Language-centric Assitive Computing
Assistivox AI Language-centric Design
Information management involves two fundamental tasks: reading and writing. Traditional computing interfaces require visual interaction (pointing, clicking, reading text on screens). This design can exclude many users who have difficulty seeing (text, small fonts, small icons) or difficulty pointing and clicking. A language-centric interface offers users a way to interact with an application regardless of visual ability or fine motor control. Assistivox AI makes spoken language a central part of its design.
Reading: From Any Source to Spoken Language
Traditional screen readers are limited to text that is already digitized and properly formatted. This limitation creates a reliance on new authors and content creators to make suitable accommodations for digital content. The Assistivox AI philosophy is that a reader with vision challenges should be able to access any information that any other reader can access, regardless of whether it has been appropriately formatted.
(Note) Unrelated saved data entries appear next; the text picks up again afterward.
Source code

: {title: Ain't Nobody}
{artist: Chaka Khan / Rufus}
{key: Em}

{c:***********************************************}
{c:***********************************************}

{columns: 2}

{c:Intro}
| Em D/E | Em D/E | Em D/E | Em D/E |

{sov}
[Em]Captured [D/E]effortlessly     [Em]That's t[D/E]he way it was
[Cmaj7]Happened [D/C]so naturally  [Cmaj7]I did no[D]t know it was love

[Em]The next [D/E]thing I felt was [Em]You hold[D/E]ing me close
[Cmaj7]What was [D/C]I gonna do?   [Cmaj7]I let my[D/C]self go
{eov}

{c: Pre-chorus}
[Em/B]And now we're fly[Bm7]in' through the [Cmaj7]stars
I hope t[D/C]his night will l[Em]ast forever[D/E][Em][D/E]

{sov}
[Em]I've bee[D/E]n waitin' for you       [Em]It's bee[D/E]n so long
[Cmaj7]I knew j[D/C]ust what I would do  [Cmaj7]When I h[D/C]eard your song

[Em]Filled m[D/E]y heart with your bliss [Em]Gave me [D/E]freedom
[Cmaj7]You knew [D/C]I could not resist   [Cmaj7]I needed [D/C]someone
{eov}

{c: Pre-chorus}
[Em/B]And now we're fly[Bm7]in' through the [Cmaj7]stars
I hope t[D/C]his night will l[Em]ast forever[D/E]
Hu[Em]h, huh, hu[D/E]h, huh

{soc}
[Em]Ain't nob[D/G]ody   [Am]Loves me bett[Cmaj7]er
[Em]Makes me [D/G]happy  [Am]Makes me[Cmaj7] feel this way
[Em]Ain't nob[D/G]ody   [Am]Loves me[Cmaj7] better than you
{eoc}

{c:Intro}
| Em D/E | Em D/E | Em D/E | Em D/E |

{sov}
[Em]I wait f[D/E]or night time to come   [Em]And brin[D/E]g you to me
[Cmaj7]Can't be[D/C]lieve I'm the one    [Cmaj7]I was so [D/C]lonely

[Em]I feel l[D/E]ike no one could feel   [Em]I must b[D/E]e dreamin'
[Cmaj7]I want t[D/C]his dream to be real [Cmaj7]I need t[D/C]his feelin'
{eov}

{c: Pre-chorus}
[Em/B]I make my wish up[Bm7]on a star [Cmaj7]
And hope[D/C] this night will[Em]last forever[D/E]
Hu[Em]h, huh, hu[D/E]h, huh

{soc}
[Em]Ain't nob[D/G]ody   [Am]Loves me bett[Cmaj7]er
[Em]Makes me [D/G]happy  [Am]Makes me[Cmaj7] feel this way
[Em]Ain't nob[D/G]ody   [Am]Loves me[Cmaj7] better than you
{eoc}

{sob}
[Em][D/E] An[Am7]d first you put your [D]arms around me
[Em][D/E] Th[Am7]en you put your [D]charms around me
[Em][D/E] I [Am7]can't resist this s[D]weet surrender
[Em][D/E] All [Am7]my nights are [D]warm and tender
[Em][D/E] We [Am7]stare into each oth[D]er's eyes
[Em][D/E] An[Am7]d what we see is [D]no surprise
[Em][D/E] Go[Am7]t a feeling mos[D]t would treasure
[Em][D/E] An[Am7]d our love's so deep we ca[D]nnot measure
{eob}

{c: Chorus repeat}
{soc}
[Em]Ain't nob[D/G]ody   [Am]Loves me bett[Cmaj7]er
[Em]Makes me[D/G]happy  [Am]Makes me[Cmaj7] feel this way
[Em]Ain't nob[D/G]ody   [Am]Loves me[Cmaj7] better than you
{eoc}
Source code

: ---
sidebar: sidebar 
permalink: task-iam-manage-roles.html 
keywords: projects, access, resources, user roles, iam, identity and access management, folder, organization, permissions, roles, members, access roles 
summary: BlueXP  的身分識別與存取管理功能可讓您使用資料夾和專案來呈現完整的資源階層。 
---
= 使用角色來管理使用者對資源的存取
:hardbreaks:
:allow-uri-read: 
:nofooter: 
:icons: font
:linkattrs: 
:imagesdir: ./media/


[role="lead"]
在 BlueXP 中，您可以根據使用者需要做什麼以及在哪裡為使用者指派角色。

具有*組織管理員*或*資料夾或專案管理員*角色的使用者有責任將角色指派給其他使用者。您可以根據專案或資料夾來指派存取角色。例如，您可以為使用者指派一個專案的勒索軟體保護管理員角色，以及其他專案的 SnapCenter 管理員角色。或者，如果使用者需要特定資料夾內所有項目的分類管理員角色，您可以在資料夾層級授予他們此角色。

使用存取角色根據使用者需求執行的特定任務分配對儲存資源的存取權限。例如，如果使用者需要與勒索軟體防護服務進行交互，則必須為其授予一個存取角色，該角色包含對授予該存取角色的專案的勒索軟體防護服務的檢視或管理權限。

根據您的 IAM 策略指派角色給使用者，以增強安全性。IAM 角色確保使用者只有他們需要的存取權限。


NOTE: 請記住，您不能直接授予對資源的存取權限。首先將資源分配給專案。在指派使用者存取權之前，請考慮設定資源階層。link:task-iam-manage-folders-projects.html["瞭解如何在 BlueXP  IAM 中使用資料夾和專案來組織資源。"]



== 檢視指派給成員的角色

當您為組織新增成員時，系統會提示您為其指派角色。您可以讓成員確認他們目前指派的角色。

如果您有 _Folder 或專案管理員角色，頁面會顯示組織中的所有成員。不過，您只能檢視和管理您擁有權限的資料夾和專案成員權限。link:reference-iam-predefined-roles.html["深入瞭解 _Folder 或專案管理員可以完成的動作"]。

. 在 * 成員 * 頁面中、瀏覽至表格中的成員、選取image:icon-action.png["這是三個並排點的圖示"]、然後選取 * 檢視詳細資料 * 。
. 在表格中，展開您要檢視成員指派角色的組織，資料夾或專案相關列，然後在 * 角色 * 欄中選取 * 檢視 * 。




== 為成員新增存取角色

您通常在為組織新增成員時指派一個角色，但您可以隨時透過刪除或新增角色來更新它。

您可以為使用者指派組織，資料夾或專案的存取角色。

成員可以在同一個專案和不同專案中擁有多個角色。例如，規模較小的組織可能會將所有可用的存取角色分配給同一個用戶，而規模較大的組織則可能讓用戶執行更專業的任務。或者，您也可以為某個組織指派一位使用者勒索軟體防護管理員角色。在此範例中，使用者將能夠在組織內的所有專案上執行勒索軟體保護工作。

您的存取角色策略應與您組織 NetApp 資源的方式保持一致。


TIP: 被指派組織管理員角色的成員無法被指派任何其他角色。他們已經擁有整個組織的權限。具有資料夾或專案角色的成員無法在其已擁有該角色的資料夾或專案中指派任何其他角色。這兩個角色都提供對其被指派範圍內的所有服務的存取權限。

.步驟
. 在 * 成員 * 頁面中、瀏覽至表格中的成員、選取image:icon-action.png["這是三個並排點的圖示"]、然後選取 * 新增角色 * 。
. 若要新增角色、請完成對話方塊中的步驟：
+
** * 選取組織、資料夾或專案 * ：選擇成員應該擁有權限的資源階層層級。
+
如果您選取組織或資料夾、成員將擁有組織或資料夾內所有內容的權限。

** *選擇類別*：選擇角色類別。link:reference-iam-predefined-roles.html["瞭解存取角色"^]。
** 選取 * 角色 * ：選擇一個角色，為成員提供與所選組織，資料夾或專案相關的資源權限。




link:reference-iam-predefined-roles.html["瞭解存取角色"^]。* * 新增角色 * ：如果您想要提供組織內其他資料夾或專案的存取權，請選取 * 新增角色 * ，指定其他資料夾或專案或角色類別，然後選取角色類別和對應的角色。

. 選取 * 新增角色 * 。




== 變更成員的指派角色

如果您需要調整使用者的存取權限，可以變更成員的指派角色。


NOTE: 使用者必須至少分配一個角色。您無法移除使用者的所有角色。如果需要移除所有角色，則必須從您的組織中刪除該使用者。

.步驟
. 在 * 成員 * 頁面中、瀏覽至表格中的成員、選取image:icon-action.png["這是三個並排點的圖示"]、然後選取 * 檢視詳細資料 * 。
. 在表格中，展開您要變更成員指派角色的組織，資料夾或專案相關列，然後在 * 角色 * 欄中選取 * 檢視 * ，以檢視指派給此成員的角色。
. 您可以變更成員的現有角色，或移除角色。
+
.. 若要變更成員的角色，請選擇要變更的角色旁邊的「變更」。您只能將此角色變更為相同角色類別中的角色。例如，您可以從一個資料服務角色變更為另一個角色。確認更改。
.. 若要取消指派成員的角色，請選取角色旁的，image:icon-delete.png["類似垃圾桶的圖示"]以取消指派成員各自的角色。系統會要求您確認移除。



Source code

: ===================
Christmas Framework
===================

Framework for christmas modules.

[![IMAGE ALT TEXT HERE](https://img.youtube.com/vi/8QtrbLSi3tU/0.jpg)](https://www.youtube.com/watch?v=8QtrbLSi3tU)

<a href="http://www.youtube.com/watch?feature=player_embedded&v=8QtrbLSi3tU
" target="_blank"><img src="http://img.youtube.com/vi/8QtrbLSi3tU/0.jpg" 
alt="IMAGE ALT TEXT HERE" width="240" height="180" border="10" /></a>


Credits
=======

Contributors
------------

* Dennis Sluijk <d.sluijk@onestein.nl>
Reading Aloud With Text-to-Speech
Multiple TTS engines provide options for different needs: - Piper: Efficient processing for older hardware - Kokoro: Higher quality voices for better listening experiences
Vision-to-Speech
Many document (such as books and magazines) are not formatted as digital text. Assistivox AI offers document vision options: - OCR engines (Tesseract, DocTR) extract text from scanned documents and images - Document processing (Docling) handles complex PDF layouts, preserving structure
This creates a complete pipeline: visual content → text recognition → speech output. Users can "read" any supported document by having it spoken aloud, regardless of its original format.
Writing: From Spoken Language to Text
Multiple speech-to-text engines and models offer dictation options that meet different accuracy needs and hardware constraints:
Dictation Engines
- Vosk: Lightweight processing for basic hardware
- Faster Whisper: Higher accuracy for more capable systems
Future Work
This is currently beta software focused on reading and writing. Future work will include:
Organization
Document management, file organization, and information structuring through voice commands and audio feedback.
Full Voice Navigation
Complete interface navigation through spoken commands, making visual elements optional rather than required.